Document text:
++++++
Wednesday, March 24, 2010

Vaucluse Wedding: Katrin and Julian

"If you're living your life and you think to yourself, Ya know, I've got it pretty easy, then it's time to shoot a wedding. You'll experience stress at a level only radar operators monitoring North Korea ever achieve. A wedding ceremony happens once in a lifetime. There are no second takes, no room for mess-ups, no excuses." Scott Kelby was onto something when he started his wedding chapter in his The Digital Photography Book this way.
Because, well, it was a bit like that for me last Saturday.

Don't take me wrong, as always I had a blast and would do it again in the blink of an eye. The wedding was an intimate affair, simple, elegant and genuine. The couple was in turn romantic and playful, and Katrin's smile was enough to brighten up everyone's day. I thoroughly enjoyed being there.

However, the conditions were not exactly photography friendly, going from a dark church to a beach in full sun. So I crossed my fingers, closed my eyes (ok just one), and hoped for the best. Luckily, the Canon 5D mark II is pretty much a weapon of mass destruction and it helped me a lot along the way.

Now I think that a Bride who wears thongs on her wedding day is just really cool :)

I almost died (of joy) when I entered the Bride's room. I suspect she moved in this apartment just for the light in which her dress would be photographed on her wedding day.
++++++
Problem set:
[1] Answer these questions using the wedding blog post.
(a) In which book does Scott Kelby's quoted passage open the wedding chapter?
(b) Which camera helped the photographer through the difficult conditions?
(c) Between what two settings did the lighting conditions change during the day?
[2] Carry on the wedding blog post, picking up right after its final sentence about the Bride's room.
The rows that come next have no connection to the wedding blog post.
++++++
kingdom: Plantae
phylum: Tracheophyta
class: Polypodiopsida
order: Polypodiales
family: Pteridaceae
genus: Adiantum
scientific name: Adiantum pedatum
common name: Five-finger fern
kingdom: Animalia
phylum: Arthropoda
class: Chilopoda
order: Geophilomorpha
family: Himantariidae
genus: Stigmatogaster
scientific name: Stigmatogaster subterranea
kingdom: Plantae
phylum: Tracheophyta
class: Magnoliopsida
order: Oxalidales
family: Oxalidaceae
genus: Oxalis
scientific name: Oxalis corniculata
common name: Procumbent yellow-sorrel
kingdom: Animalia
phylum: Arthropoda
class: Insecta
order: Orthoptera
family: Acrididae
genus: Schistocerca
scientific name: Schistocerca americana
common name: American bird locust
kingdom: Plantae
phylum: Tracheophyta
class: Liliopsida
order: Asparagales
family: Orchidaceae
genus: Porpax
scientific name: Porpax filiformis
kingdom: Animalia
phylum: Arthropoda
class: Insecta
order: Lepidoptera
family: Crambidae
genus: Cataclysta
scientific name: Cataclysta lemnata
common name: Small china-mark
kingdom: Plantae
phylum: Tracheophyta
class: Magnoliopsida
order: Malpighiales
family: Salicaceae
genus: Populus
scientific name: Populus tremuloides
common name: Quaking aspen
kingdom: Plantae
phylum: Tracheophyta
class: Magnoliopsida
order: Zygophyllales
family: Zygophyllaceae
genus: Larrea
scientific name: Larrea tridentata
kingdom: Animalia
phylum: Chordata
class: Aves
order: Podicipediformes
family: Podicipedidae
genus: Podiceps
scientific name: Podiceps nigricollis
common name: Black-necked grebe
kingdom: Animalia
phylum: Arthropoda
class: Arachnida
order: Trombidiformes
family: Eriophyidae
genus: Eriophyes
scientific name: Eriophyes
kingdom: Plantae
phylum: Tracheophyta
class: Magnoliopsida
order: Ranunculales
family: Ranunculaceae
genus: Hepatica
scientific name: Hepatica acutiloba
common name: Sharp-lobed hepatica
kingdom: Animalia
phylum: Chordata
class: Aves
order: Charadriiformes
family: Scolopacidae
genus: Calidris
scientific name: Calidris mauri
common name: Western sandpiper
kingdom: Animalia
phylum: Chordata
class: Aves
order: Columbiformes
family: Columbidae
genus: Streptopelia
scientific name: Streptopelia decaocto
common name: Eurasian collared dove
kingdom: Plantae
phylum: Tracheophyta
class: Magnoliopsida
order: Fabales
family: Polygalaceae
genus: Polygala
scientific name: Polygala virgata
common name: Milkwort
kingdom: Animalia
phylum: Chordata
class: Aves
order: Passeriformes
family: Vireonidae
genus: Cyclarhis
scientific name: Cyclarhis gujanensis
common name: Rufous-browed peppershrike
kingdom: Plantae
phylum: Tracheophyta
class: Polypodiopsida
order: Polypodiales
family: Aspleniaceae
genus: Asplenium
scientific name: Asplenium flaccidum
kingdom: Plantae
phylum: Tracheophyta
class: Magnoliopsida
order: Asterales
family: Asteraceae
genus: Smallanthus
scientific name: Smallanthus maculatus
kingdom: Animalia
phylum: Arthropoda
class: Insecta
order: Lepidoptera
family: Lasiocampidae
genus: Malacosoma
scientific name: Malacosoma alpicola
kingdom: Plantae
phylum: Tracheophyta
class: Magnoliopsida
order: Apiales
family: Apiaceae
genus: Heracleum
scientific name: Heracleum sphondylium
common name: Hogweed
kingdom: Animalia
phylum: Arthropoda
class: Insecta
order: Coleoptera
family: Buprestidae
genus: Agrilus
++++++
Task-by-task answers:
[1]
(a) The Digital Photography Book
(b) The Canon 5D mark II
(c) From a dark church to a beach in full sun

[2]
One of the living room walls happened to be a giant mirror, just like that.








You just goota love the shoes the Groom's mother was wearing on the day!











 

 


Monday, March 8, 2010

Milk Beach Engagement: Katrin and Julian

I was nerve-wreckingly a bit nervous about this session because the couple only wanted one photographer and I had never worked alone before. Also, this was a TEST session, to check if I was up to scratch when (if) the time would come to photograph their wedding. If I failed, I knew I would forever disappear to the other side of the World (oops I already live there), bury all my photography gear (ok, sell it on eBay), and of course change my identity so that I could not be recognised in the street as that girl who failed the test engagement session.
Luckily for me the couple was fun and easy to work with, and Katrin looked like she came straight from her latest movie in Hollywood. I felt like I should be paying her to pose in front of the camera. Everything went smoothly and I was given the green light for the Big Day (still as a single shooter, how will I ever take sharp photos with wobbly knees??).

Now, did I mention the location?? Please do not contact me if you're not getting married at Strickland House/ Milk Beach, because I don't think anything can compete. On one hand you have a heritage building that looks like it's coming straight out of a movie studio, on the other you have a deserted beach with the city skyline in the background as an option. Forget the Eiffel Tower or Bora Bora, this place is the new black.

Tuesday, March 2, 2010

Where it all started

It's funny how people assume I've always been into photography, like my mum must have looked like a whale when she was pregnant with me because of my 70-200mm lens. When I say I do photography, no one ever asks how I got there; what happened that made me jump into it. Why photography and not pattern knitting?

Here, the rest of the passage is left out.